How to get drive space using Queries on SQL Server hosted on Linux

  • Hi,

    I need to get the free drive space details on SQL Server using queries, this server is hosted on a Linux Server. Require a query to give drive free space details.

    Thanks

    Sanz
  • I do not have SQL Server running on linux, but I think there may be better tools to report that data than SQL.  Things like Cacti, which is designed for reporting on things like CPU, memory and disk space of servers, would likely be a better option.

    If you NEED to do it from SQL, you will likely need to make a call to the OS (xp_cmdshell... although not sure that works in linux) and capture the results of df to a table.

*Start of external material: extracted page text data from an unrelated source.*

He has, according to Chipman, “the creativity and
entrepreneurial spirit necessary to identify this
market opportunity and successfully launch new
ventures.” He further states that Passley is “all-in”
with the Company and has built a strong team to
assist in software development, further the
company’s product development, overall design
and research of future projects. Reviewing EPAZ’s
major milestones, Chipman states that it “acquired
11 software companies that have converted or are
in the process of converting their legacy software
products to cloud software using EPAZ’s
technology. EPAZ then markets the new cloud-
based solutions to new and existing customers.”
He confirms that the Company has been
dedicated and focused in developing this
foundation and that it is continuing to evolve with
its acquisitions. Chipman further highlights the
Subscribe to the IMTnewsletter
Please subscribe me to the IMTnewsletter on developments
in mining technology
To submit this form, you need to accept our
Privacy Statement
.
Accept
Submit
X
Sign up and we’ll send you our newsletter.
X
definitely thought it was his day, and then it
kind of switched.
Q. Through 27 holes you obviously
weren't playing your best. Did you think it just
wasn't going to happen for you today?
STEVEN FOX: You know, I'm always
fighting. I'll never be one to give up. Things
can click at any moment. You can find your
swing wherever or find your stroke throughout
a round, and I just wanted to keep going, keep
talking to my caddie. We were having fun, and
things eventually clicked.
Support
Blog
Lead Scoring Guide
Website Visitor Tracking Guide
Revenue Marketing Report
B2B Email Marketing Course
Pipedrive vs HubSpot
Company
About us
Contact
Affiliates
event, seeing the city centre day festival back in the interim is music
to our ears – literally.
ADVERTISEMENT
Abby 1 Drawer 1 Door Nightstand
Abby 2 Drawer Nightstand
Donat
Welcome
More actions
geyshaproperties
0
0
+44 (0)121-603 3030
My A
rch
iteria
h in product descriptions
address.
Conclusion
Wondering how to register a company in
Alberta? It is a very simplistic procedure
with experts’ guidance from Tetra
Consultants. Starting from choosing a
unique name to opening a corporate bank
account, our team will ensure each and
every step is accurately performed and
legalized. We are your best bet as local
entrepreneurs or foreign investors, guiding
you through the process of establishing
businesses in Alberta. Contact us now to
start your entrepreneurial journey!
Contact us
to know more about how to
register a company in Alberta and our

    My opinion though, I would use a 3rd party reporting and monitoring solution to handle things like free space on a disk.

    The above is all just my opinion on what you should do. 
    As with all advice you find on a random internet forum - you shouldn't blindly follow it.  Always test on a test server to see if there is negative side effects before making changes to live!
    I recommend you NEVER run "random code" you found online on any system you care about UNLESS you understand and can verify the code OR you don't care if the code trashes your system.

  • Are you asking inside of SQL Server, as in T-SQL, or from the host OS? How do you get this in Windows?

    df in Linux gets space. or du.

     

  • For those curious, in Windows you can still use xp_cmdshell and run fsutil volume diskfree <driveletter> where "<driveletter>" is the drive letter name such as "fsutil volume diskfree C:".

    a lot shorter in Linux with df.  df -h for "human readable" sizes (KB, MB, GB, TB, etc) rather than bytes.

    Without xp_cmdshell, I am not sure how you'd manage that though.

    I do feel like SQL Server is the wrong tool for monitoring free disk space though... If SQL Server is the hammer, not every problem is going to be a nail...

    The above is all just my opinion on what you should do. 
    As with all advice you find on a random internet forum - you shouldn't blindly follow it.  Always test on a test server to see if there is negative side effects before making changes to live!
    I recommend you NEVER run "random code" you found online on any system you care about UNLESS you understand and can verify the code OR you don't care if the code trashes your system.

  • Thanks for your comments.

    I was looking for something similar to a xp_fixeddrives to use in T-sql. Guess I will have to do it using from OS side.

    Sanz
  • I could be mistaken, but I thought all of the xp_ stored procedures were deprecated?

    Not sure if this is relevant or not, but:

    http://tomaslind.net/2014/01/28/alternative-xp_fixeddrives/

    relevant section:

    SELECT DISTINCT
    SUBSTRING(volume_mount_point, 1, 1) AS volume_mount_point
    ,total_bytes/1024/1024 AS total_MB
    ,available_bytes/1024/1024 AS available_MB
    FROM
    sys.master_files AS f
    CROSS APPLY
    sys.dm_os_volume_stats(f.database_id, f.file_id);

     

    Not sure if that will work on Linux or not, but could give it a shot?

    The above is all just my opinion on what you should do. 
    As with all advice you find on a random internet forum - you shouldn't blindly follow it.  Always test on a test server to see if there is negative side effects before making changes to live!
    I recommend you NEVER run "random code" you found online on any system you care about UNLESS you understand and can verify the code OR you don't care if the code trashes your system.

  • AFAIK, xp_fixeddrives hasn't been supported for some time. Other XPs are.

    https://docs.microsoft.com/en-us/sql/relational-databases/system-stored-procedures/general-extended-stored-procedures-transact-sql?view=sql-server-ver15

    dm_os_volume_stats is what I'd use.